Friday, November 29, 2013

The Pope's Medieval Economics - Still and Again

With a brief respite for Thanksgiving, social media and the blogosphere have been astir with conversations about Pope Francis' new apostolic exhortation, Evangelii Gaudium ("Joy of the Gospels"), which, despite being a lengthy disputation on the Trinity and other aspects of Catholic theological dogma, has had its few passages on economics singled out for praise and criticism.

I have earlier written about how the top ranks of the Catholic hierarchy are stuck in the Middle Ages when it comes to economic thinking, including Pope Emeritus Benedict XVI.
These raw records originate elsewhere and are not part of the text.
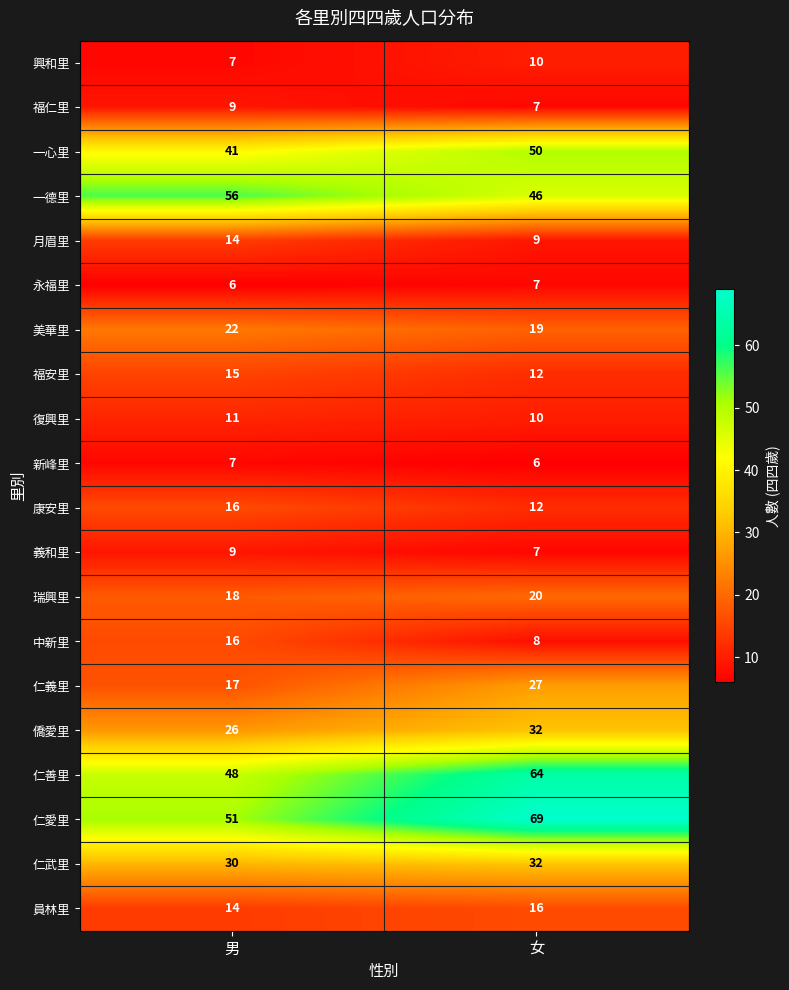

Is it true that 僑愛里 equals 26 at 男?

True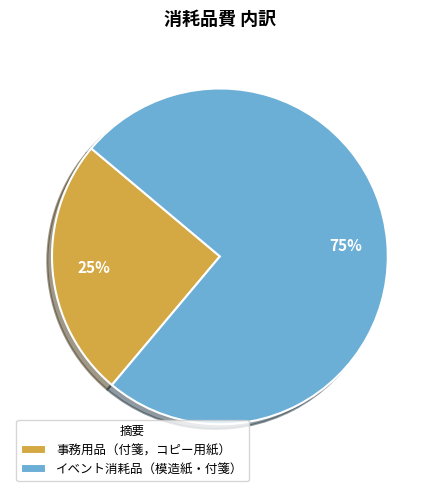

How many slices are in this pie chart?

2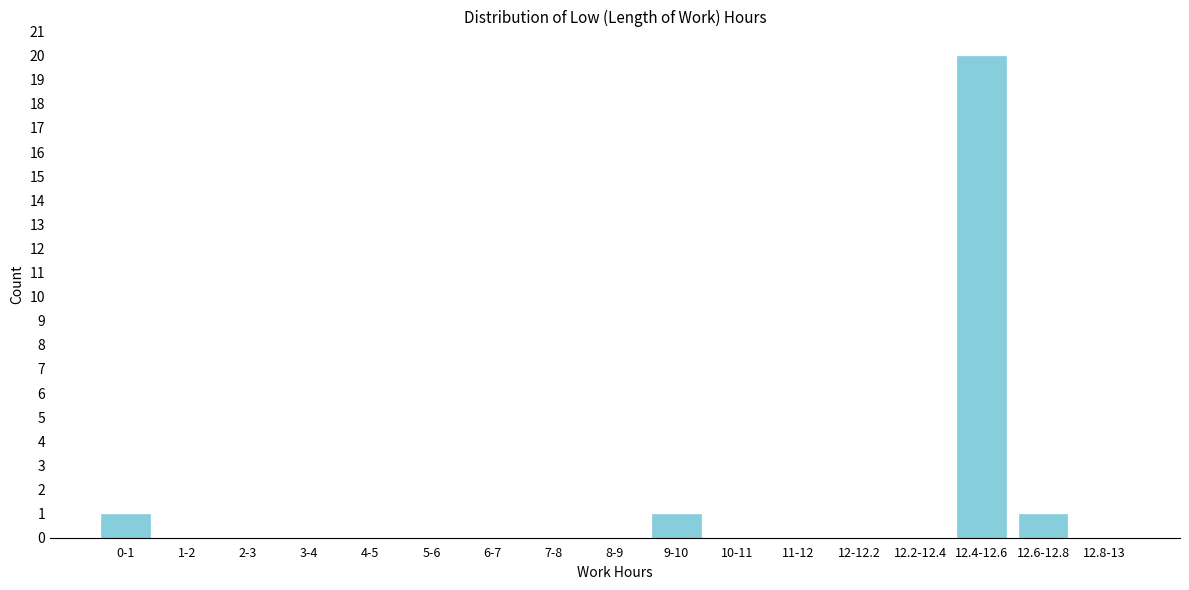

Reading left to right, extract all data points from this chart.

0-1=1	1-2=0	2-3=0	3-4=0	4-5=0	5-6=0	6-7=0	7-8=0	8-9=0	9-10=1	10-11=0	11-12=0	12-12.2=0	12.2-12.4=0	12.4-12.6=20	12.6-12.8=1	12.8-13=0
The core problem in the current Pope's thinking is found in this passage from Evangelii Gaudium (slightly truncated):
"In this context, some people continue to defend trickle-down theories which assume that economic growth, encouraged by a free market, will inevitably succeed in bringing about greater justice and inclusiveness in the world. This opinion, which has never been confirmed by the facts..."
This has been "confirmed by the facts" so many times I am confounded by the Pope's ignorance of free-market economics, whose theoretical principles were first propounded by the Spanish Scholastics of the early Renaissance.

This Pope, like his predecessors, adheres to a medieval mode of thinking about economics in which wealth distribution is a zero-sum game: Some people are rich because other people are poor. It completely ignores how wealth can be created (making a bigger pie, not just cutting up smaller and smaller pieces to share) through human ingenuity facilitated by the rule of law, respect for property rights, and freedom of thought and information.

The rise of capitalism -- or, as I prefer to call it, free enterprise -- has historically been the most effective driver of wealth creation and lifting people out of poverty. In the past 30 years alone, a billion people who were once living in dire poverty are now middle-class and even rich (by any standard) just in China and India, where liberalized economic policies have freed them from lives that were, by all accounts, nasty, brutish, and short (if not solitary, given those countries' large populations).

As Matt Welch, writing in Reason, put it in a slightly different way:
More people have escaped poverty the past 25 years than were alive on the planet in 1800. Their "means of escape" was largely the introduction of at least some "laws of competition" in endeavors that had long been the exclusive domain of authoritarian, monopolistic governments.
To be fair, the Pope comes from Argentina, where cronyism and mercantilism have long been presented (falsely) as free enterprise. In that context, it would be easy to assume that capitalism creates poverty rather than eliminates it. The affluence and abundance of the modern world were never envisioned by the Bible, which incorrectly prophesies that "the poor will be with us always."

As we have seen in the unprecedented progress of the past 200 years, there is no inevitability to poverty.